Task: The answer should hold only the lines from the beginning of the material through the one with "staining of human", reproduced exactly and without pictures.

Recorded information:
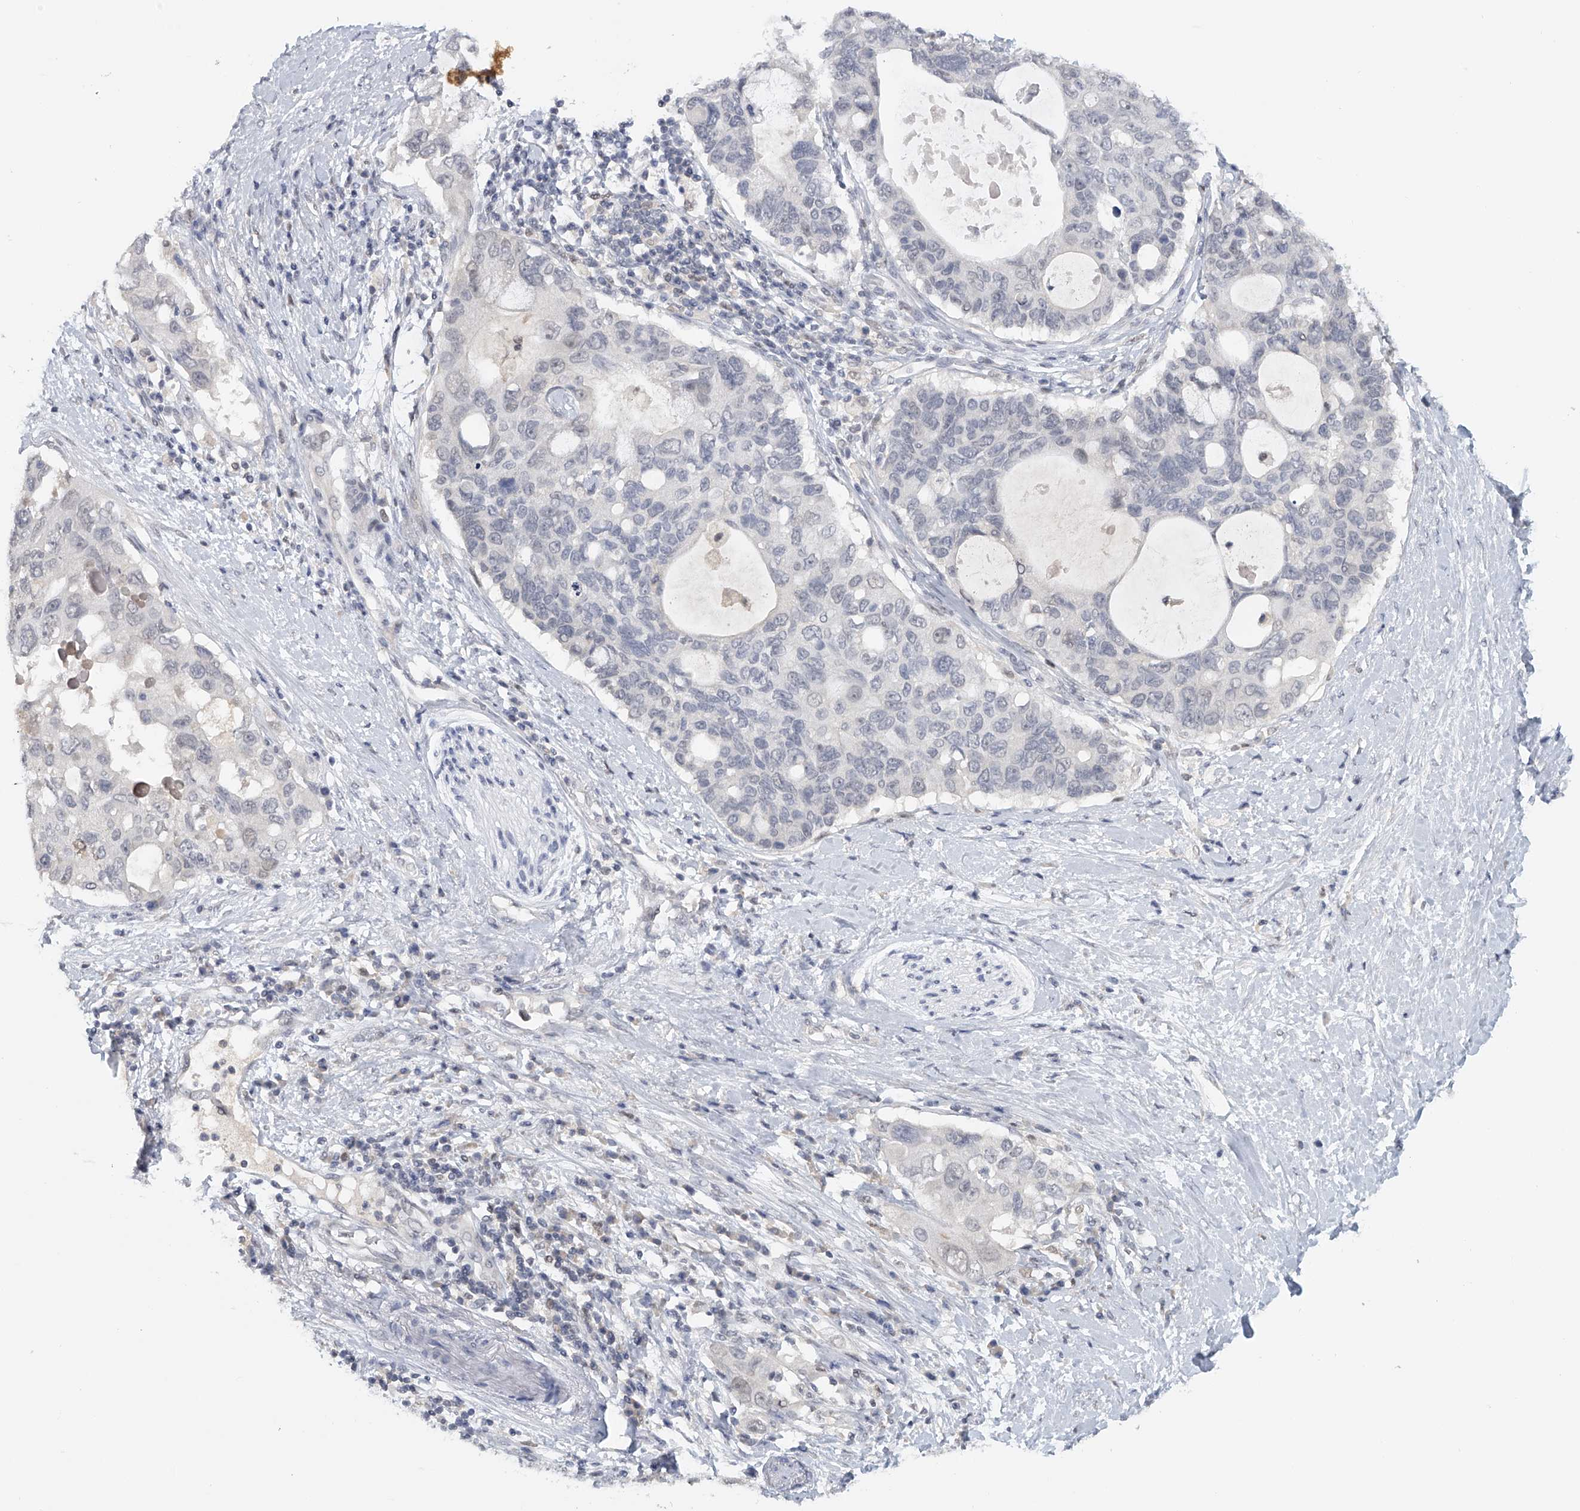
{"staining": {"intensity": "negative", "quantity": "none", "location": "none"}, "tissue": "pancreatic cancer", "cell_type": "Tumor cells", "image_type": "cancer", "snomed": [{"axis": "morphology", "description": "Adenocarcinoma, NOS"}, {"axis": "topography", "description": "Pancreas"}], "caption": "Tumor cells show no significant staining in pancreatic adenocarcinoma.", "gene": "DDX43", "patient": {"sex": "female", "age": 56}}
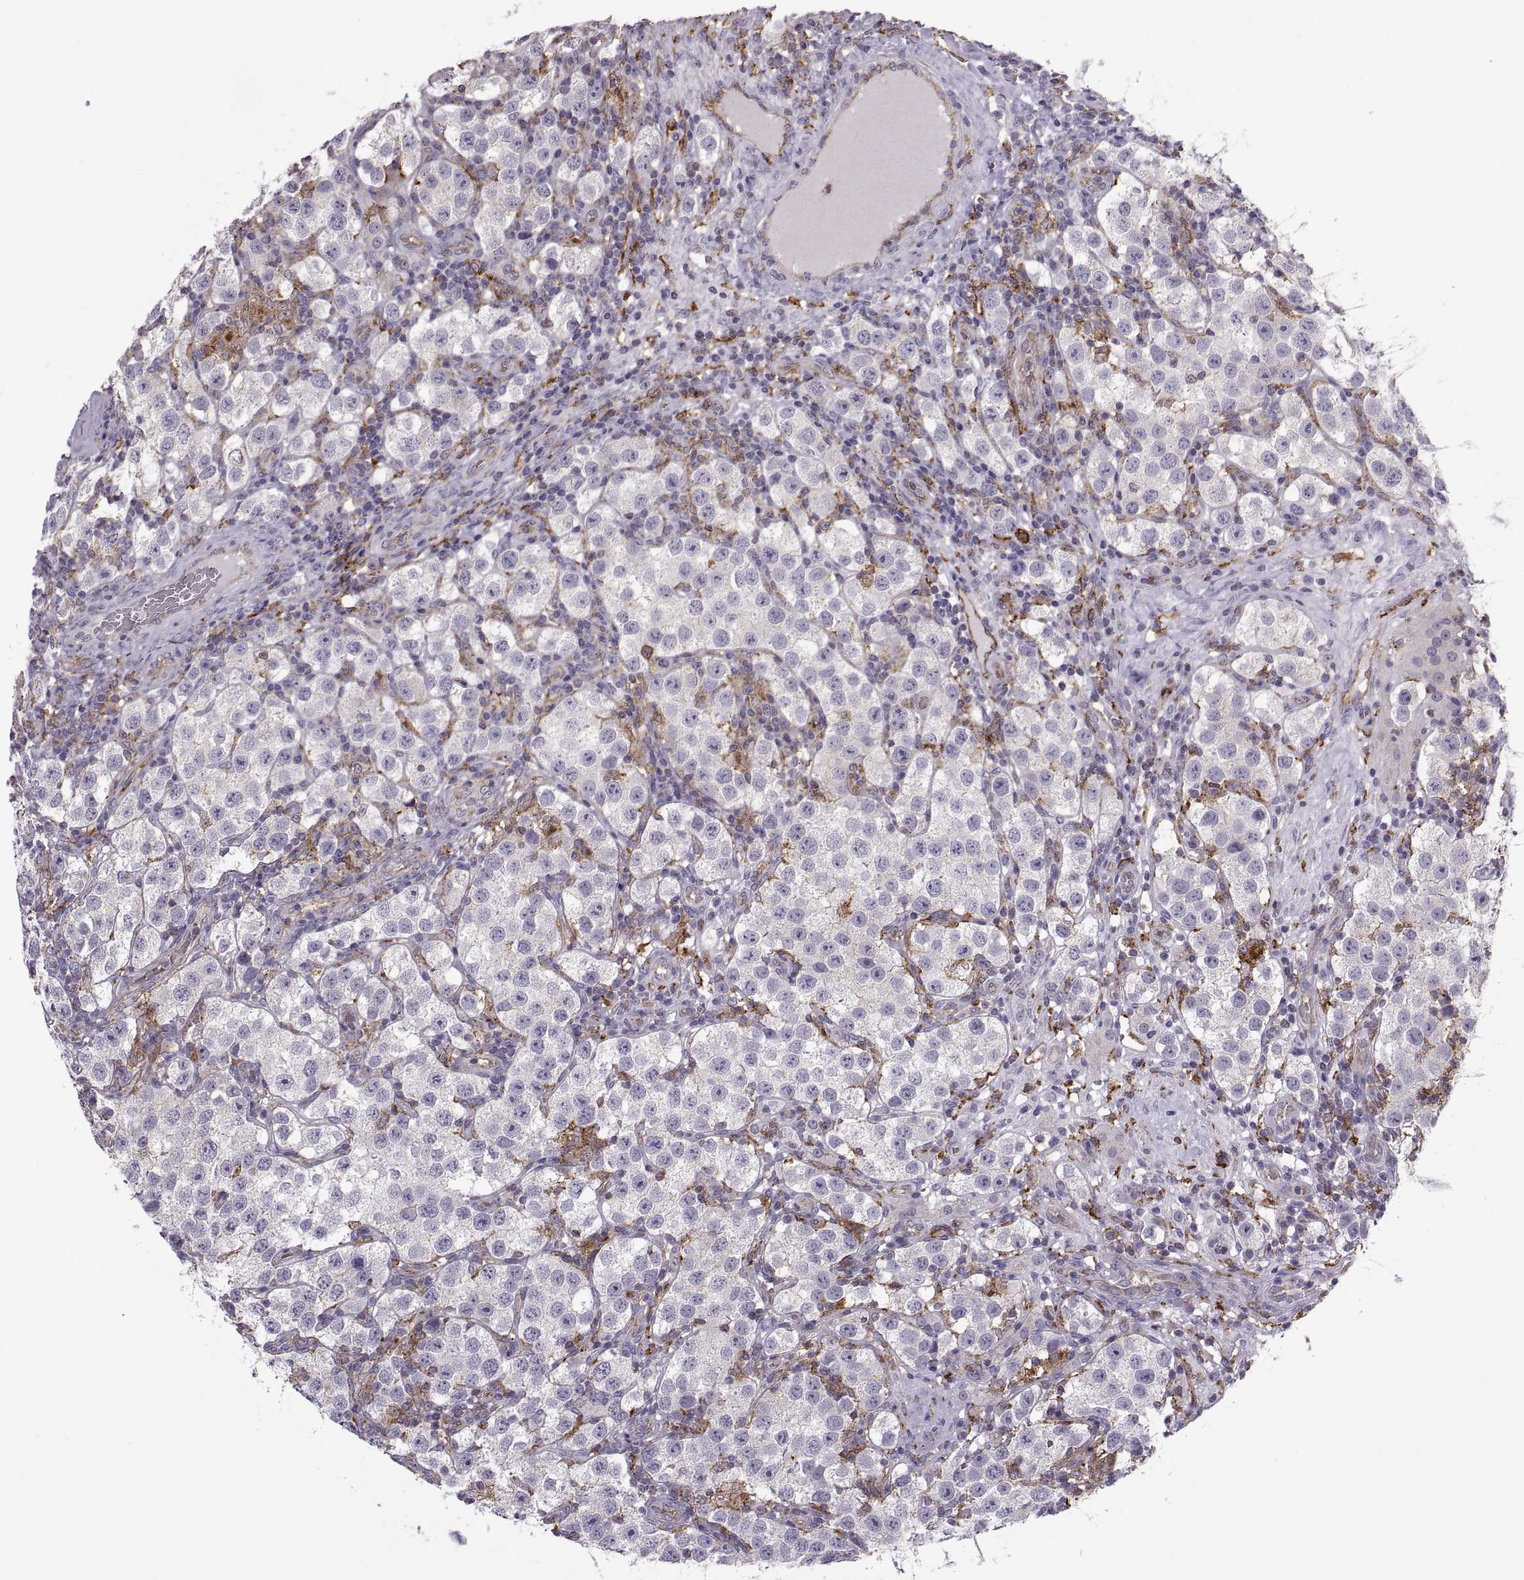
{"staining": {"intensity": "negative", "quantity": "none", "location": "none"}, "tissue": "testis cancer", "cell_type": "Tumor cells", "image_type": "cancer", "snomed": [{"axis": "morphology", "description": "Seminoma, NOS"}, {"axis": "topography", "description": "Testis"}], "caption": "Immunohistochemical staining of human testis cancer (seminoma) displays no significant positivity in tumor cells.", "gene": "RALB", "patient": {"sex": "male", "age": 37}}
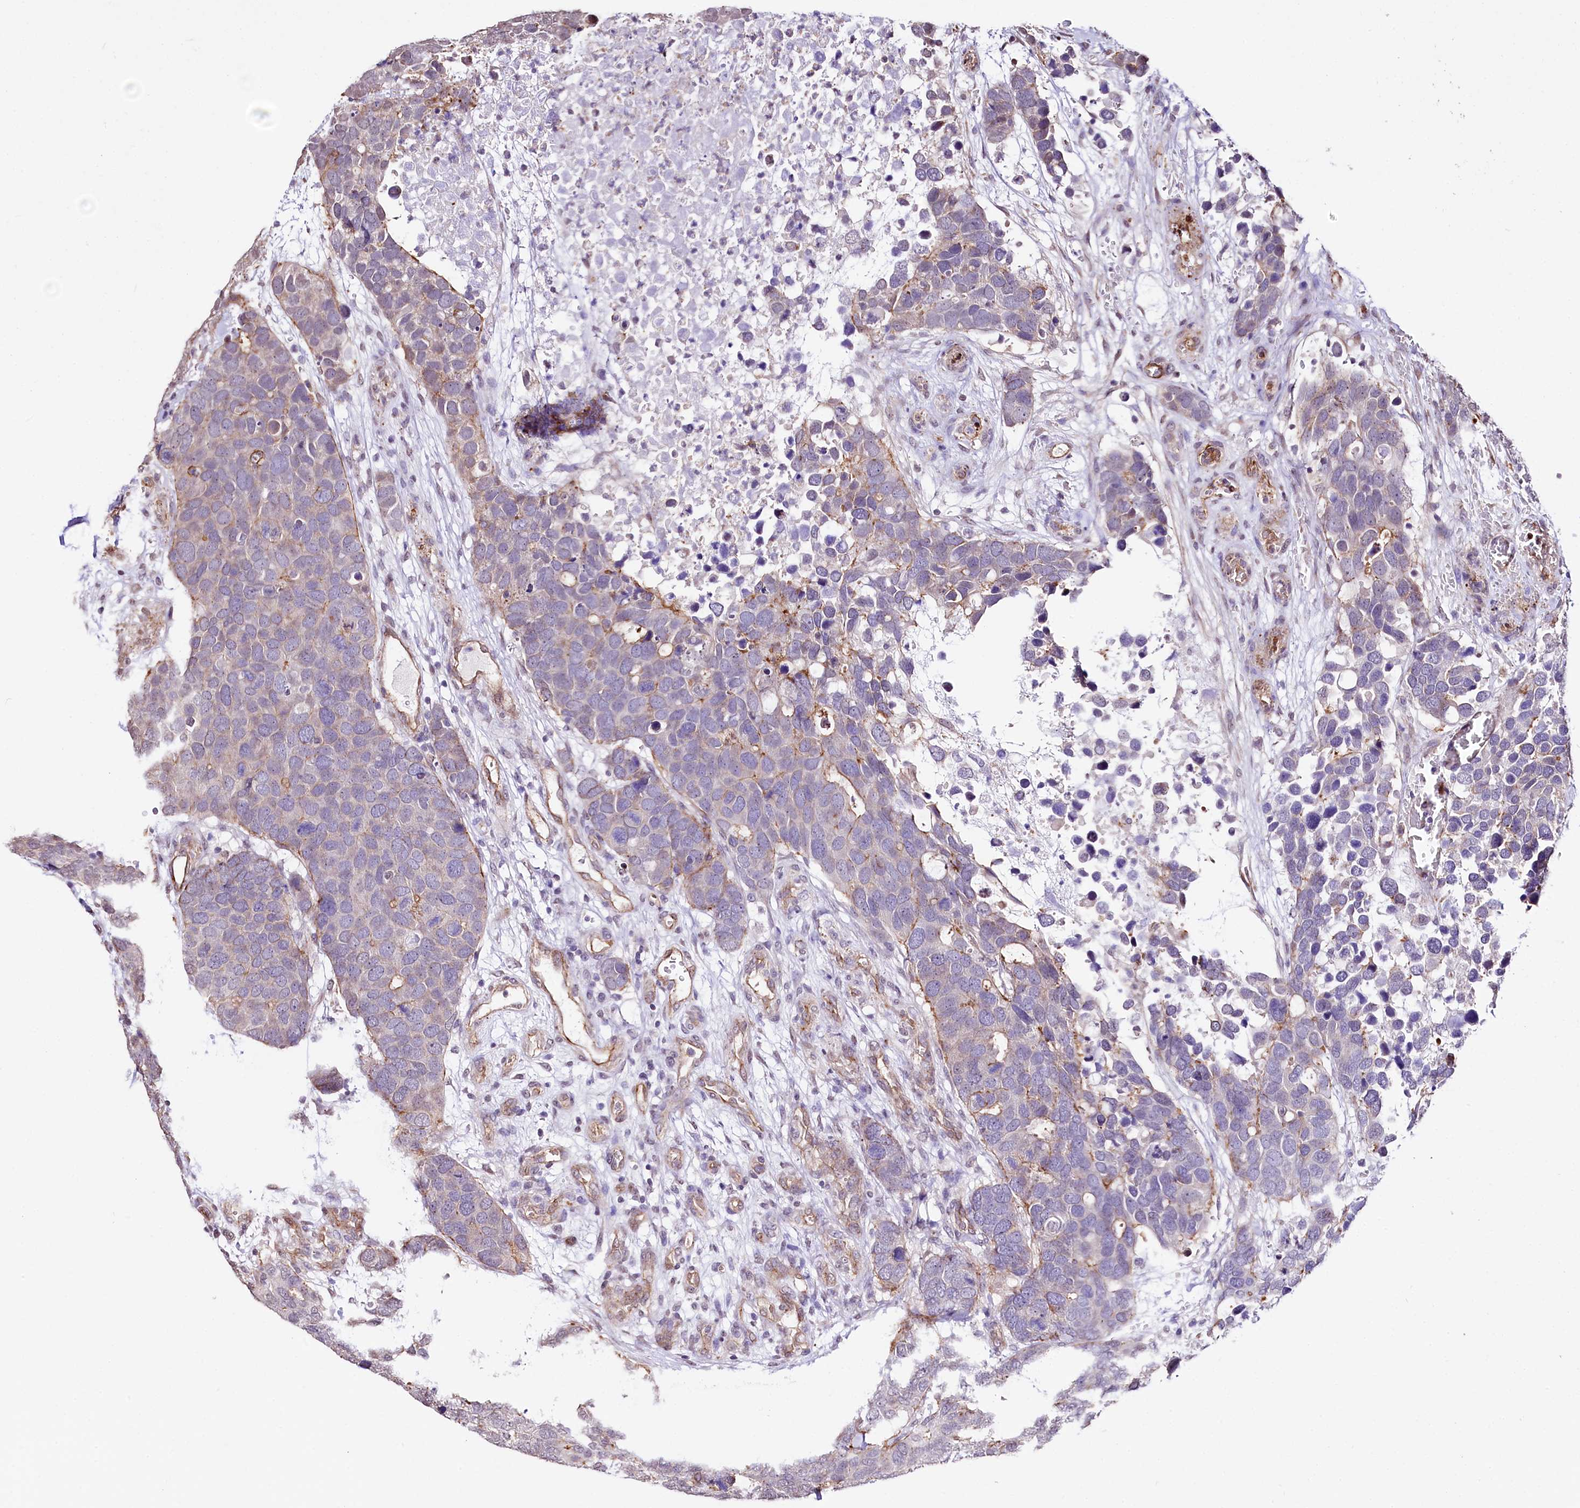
{"staining": {"intensity": "negative", "quantity": "none", "location": "none"}, "tissue": "breast cancer", "cell_type": "Tumor cells", "image_type": "cancer", "snomed": [{"axis": "morphology", "description": "Duct carcinoma"}, {"axis": "topography", "description": "Breast"}], "caption": "The image exhibits no staining of tumor cells in breast cancer (infiltrating ductal carcinoma).", "gene": "ST7", "patient": {"sex": "female", "age": 83}}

Your solution:
{"staining": {"intensity": "negative", "quantity": "none", "location": "none"}, "tissue": "pancreatic cancer", "cell_type": "Tumor cells", "image_type": "cancer", "snomed": [{"axis": "morphology", "description": "Adenocarcinoma, NOS"}, {"axis": "topography", "description": "Pancreas"}], "caption": "Tumor cells show no significant staining in pancreatic adenocarcinoma.", "gene": "DDX43", "patient": {"sex": "female", "age": 56}}
{"staining": {"intensity": "negative", "quantity": "none", "location": "none"}, "tissue": "testis cancer", "cell_type": "Tumor cells", "image_type": "cancer", "snomed": [{"axis": "morphology", "description": "Seminoma, NOS"}, {"axis": "topography", "description": "Testis"}], "caption": "Immunohistochemical staining of human testis cancer (seminoma) displays no significant positivity in tumor cells.", "gene": "RALB", "patient": {"sex": "male", "age": 37}}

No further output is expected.